__EXERCISE GOAL__. Below is a block of entries; repeat exactly the lines starting at the line that contains "Xe nâng tay bậc" and ending at the line that contains "cao nâng cao", both included.

__TASK INPUT__.
════════════════

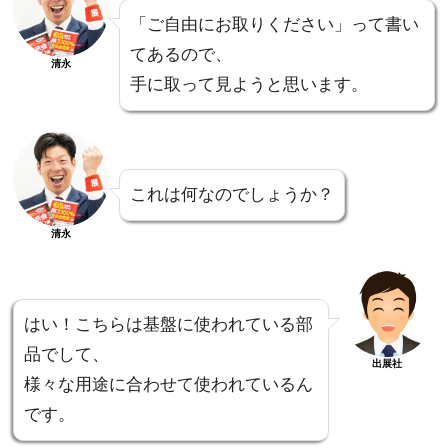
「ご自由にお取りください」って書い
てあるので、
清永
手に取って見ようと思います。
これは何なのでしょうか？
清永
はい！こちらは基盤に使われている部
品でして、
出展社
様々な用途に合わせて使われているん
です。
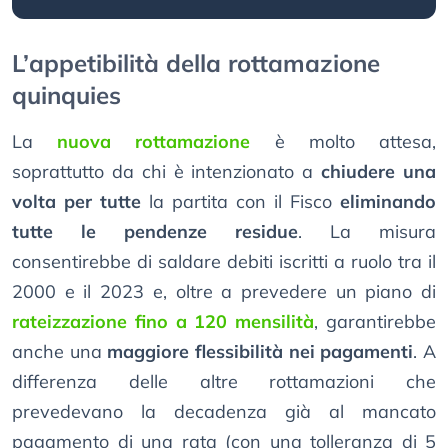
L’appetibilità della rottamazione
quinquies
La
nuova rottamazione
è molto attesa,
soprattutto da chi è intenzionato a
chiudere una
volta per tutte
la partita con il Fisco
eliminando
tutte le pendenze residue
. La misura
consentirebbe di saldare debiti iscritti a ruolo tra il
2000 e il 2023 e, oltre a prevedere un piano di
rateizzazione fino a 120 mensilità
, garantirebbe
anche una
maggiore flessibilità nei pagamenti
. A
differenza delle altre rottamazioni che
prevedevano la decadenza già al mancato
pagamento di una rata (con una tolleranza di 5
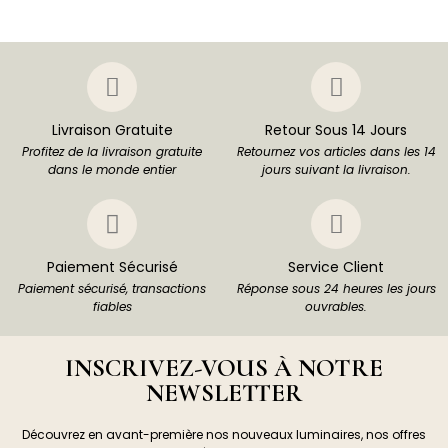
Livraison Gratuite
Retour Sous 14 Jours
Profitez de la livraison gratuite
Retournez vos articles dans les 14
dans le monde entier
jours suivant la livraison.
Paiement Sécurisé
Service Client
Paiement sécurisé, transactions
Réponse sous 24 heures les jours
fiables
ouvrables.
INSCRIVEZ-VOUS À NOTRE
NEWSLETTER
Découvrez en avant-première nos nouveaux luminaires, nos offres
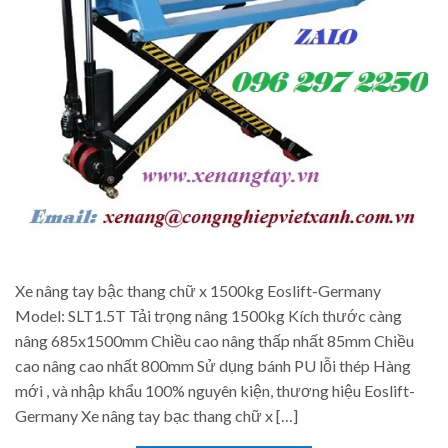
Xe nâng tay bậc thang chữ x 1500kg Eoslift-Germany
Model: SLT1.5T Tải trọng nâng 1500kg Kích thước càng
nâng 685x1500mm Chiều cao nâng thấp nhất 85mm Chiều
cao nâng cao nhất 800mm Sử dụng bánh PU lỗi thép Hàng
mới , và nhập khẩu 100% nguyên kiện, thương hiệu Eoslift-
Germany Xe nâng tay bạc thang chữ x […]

════════════════

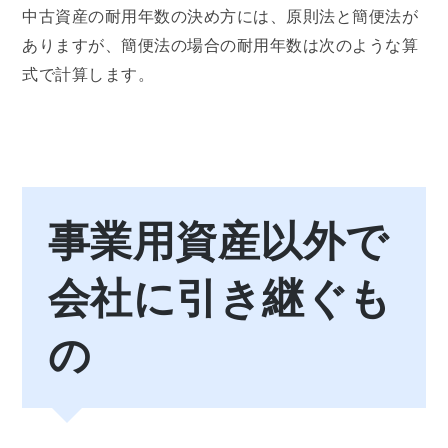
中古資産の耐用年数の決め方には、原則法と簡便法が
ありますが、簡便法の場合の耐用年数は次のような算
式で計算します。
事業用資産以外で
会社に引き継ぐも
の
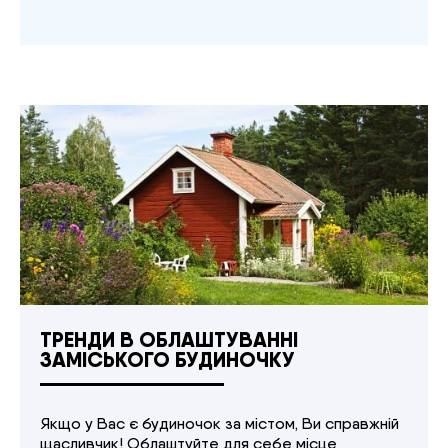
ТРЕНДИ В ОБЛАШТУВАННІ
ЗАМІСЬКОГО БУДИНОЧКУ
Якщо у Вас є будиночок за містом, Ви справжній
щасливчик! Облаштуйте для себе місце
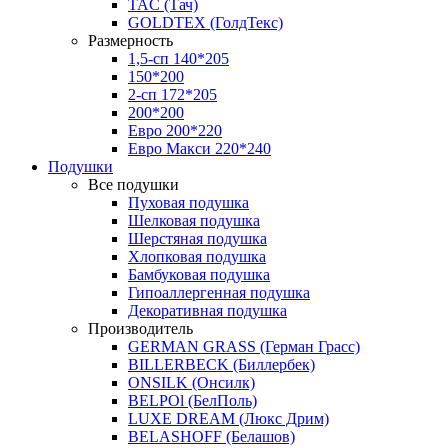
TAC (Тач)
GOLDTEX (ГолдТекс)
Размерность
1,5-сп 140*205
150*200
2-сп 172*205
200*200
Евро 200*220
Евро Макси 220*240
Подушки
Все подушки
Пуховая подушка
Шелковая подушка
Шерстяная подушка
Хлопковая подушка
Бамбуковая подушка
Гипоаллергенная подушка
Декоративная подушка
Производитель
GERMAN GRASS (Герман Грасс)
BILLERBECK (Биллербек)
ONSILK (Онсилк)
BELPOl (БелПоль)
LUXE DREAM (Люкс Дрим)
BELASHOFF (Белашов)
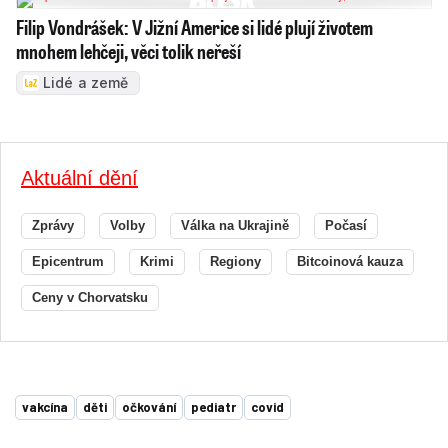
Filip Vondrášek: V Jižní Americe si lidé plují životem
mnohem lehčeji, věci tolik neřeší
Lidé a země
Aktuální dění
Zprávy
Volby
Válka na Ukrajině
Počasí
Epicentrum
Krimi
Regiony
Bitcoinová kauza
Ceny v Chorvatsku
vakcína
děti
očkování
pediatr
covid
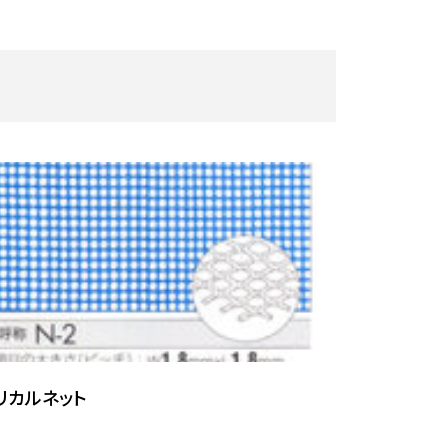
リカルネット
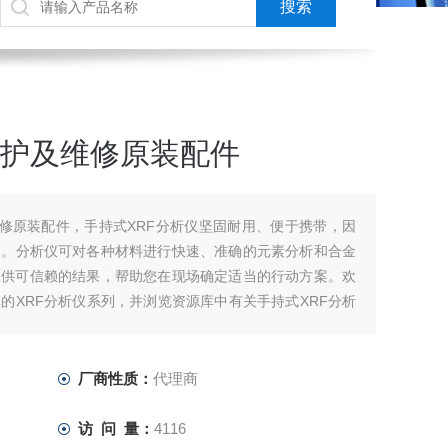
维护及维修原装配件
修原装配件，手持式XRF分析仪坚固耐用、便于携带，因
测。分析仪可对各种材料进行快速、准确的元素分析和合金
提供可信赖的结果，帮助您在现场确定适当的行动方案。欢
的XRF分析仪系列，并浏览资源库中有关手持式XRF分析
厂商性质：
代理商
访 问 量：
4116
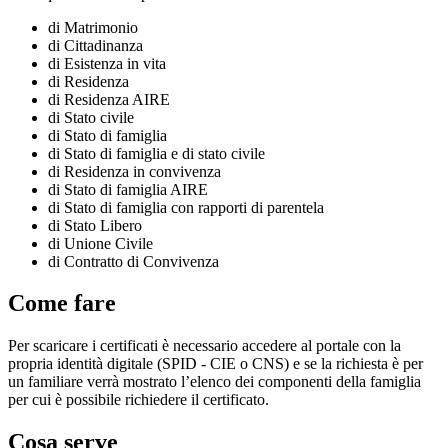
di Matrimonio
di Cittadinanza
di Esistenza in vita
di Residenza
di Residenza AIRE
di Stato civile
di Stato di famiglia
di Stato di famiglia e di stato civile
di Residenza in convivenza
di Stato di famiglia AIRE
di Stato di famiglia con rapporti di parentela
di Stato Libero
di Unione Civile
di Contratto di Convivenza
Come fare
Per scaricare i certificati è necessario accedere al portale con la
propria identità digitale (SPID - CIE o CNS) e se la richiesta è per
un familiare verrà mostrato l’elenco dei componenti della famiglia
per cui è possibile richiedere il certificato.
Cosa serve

════════════════

__WRITTEN ANSWER__.
Xe nâng tay bậc thang chữ x 1500kg Eoslift-Germany
Model: SLT1.5T Tải trọng nâng 1500kg Kích thước càng
nâng 685x1500mm Chiều cao nâng thấp nhất 85mm Chiều
cao nâng cao nhất 800mm Sử dụng bánh PU lỗi thép Hàng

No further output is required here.